「amazon go」を再び訪れて中内功さんの先見性を思う
故中内功さん。
ダイエー創業者で、
間違いなく日本流通業の革新者。
「私にとって、
キャッシュレジスターの響きは、
この世で最高の音楽である」
amazon goには、
このレジスターの音がない。
「あの世から中内さんを呼び戻して、
感想を聞きたい」
朝のセミナーで私はそう言った。
今回は3泊5日の短期研修。
万代の取引先の勉強会。
中内さんの言葉を引用して、
まずはamazon goの意味を、
私なりに語った。
最新の店舗、最新のシステム、
最新の考え方。
聴く側も真剣だ。
もちろんキャッシュレス化と、
レジレス化の考え方も、
きれいに整理して語った。
もちろんアメリカ流通業を、
鳥の目、魚の目で語る。
多分、私にしかできない講義だ。
そしてシアトル3日目の夕方。
再びamazon goを訪れた。
こんな歴史的な店を、
一度見ただけで、
日本に帰るのはもったいない。
もしそんなツアーがあったなら、
物見遊山に違いない。
何度も訪れる。
そして新しい発見がある。
ウィークエンドにもオープンしている。
アプリを起動して入店する。
No Lines.

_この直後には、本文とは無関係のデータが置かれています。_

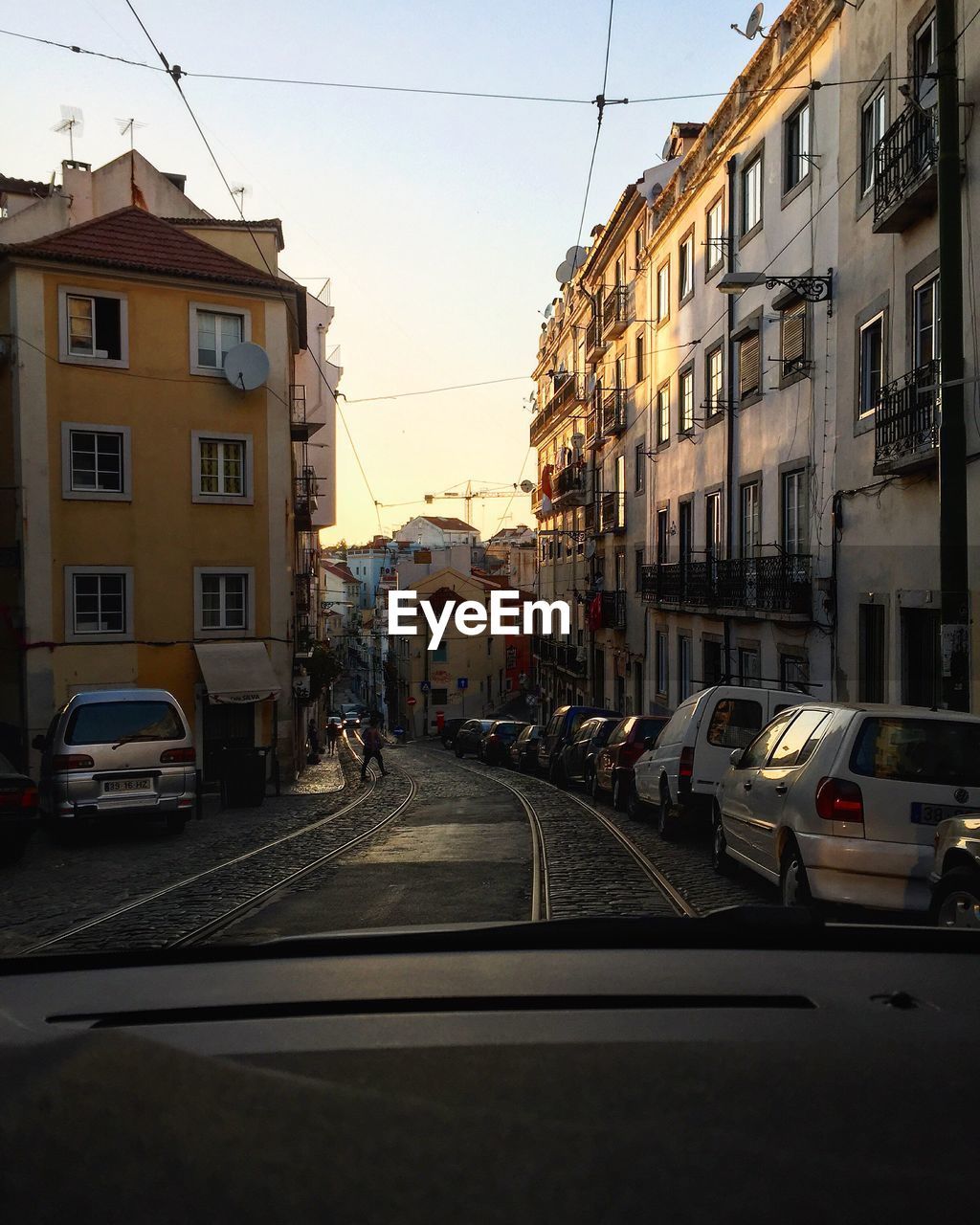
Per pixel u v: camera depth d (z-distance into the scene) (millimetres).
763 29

No Checkout.
店舗の前に、
ガラス越しに調理場が見える。
ここでサンドイッチや調理品など、
フレッシュな商品をつくっている。
スマホをかざして入場。
入り口ゲートの前の長四角。
その向こうに奥の長四角の売場が続く。
ベジーバーガーなどの商品は品切れ。
これです。
テスコやウェグマンズが開発している。
別に珍しい商品ではない。
ビスケットも買った。
リーチインケースは商品が満載。
店員が盛んに議論している。
今回はアマゾンのバッグを使わず、
ポケットに入れることにしていた。
「万引き気分」を味わうため。
それでも、きちんと、
清算されていた。
万引きはできない。
かつてローソンが5000店に達したとき、
5000店目の横浜の岡沢町店の記念イベントに、
中内さんがやってきた。
当時はダイエーが親会社だった。
そのダイエーの社長が中内さんだった。
そしてコンビニエンスストアの特長を、
一言で語った。
「商品を手に取って、
5歩か10歩でレジに行ける。
これがコンビニの優越性だ」
私はさすがだと感心した。
しかしこのamazon goは、
ゲートから入って、
5歩でサンドイッチの売場に着く。
そして5歩でゲートを出て、
その購入が完了する。
私は歩測した。
コンビニのようにレジで、
清算をする必要はない。
中内さんが見抜いた、
究極のファステストストア。
Fastest Store。
それがamazon goなのだ。
Fastest Storeは、
ファストフードよりも、
ファストだ。
もちろんコンビニエンスストアよりも、
はるかにファストだ。
それがamazon goなのだ。